Given that space heating represents more than half the final energy demand in both the commercial and the residential sectors, it deserves special attention, particularly since it is currently largely ensured by natural gas systems (Figure 6-9 and Figure 6-10).
There is a striking similarity across all NZ scenarios, in which natural gas rapidly decreases its share especially after 2030 and all but disappears by 2050. In the residential sector, this transition involves a comprehensive shift to electric heat pumps. In the commercial sector, the mix is more diverse, although electric technologies also dominate, including in district heating. These developments are in sharp contrast to REF and CP30, where natural gas retains a dominant role, particularly in the commercial sector.
Another similarity across scenarios is the contribution of energy conservation measures, particularly better thermal envelope insulation. While this contribution is important (equivalent to some 13% of total demand in commercial buildings and 20% in residential dwellings), it is worth noting that it is the same in net-zero scenarios as in REF and CP30, since measures identified in the model are low cost even with respect to current energy prices and are identified in all optimized pathways. It is difficult to integrate a number of more expensive energy conservation measures in the model as electricity prices are expected to remain low, which explains why they do not appear in the modelling results.
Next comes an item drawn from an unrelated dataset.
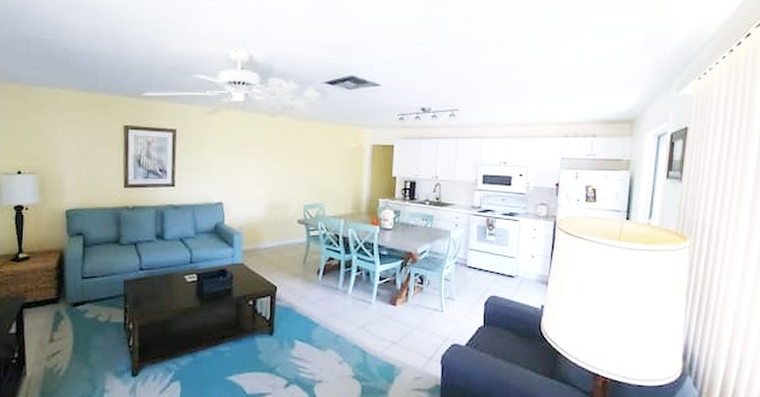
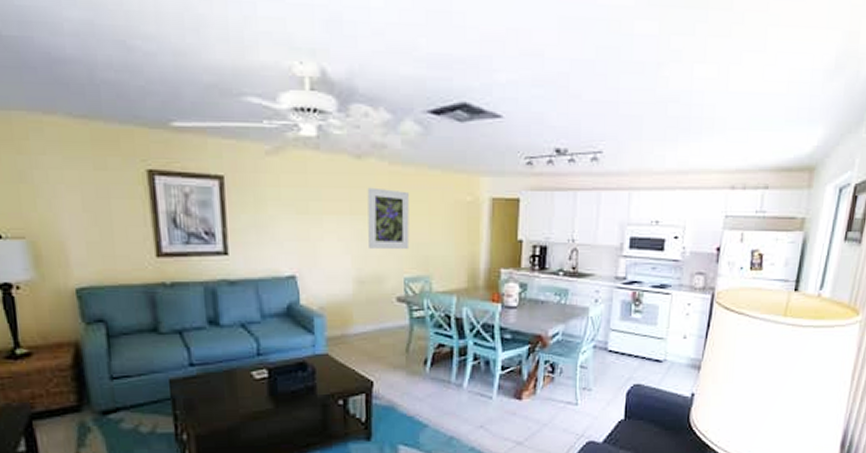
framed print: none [278,137,309,183] -> present [367,187,410,249]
Figure 6.10 – Space heating systems in the commercial sector #
Figure 6.11 – Space heating systems in the residential sector #
Overall, the replacement of fossil fuel-powered systems (natural gas in most provinces, as well as oil products and biomass in some) by electricity in space heating is a key contribution to GHG reductions for the commercial and residential sectors, even with a short time horizon. This suggests that the buildings sector can be decarbonized at relatively lost cost with current technologies. As a result, it is clear that policy and regulatory incentives could rapidly ensure this evolution away from business as usual and could even be made to pursue more aggressive targets than the net-zero 2050 trajectory (NZ50) to achieve these reductions—particularly by encouraging a massive shift to electric heat pumps.
- Electrification, especially through heat pumps, can provide the additional advantage of increased access to air conditioning, thus limiting health impacts during heat waves, which are expected to be more frequent.
- Some cooling fluids can be important contributors to global warming. Heat pumps in the NZ scenarios do not include the warming potential associated with leaks. Only strict regulation can ensure that heat pumps do not become a major source of GHGs.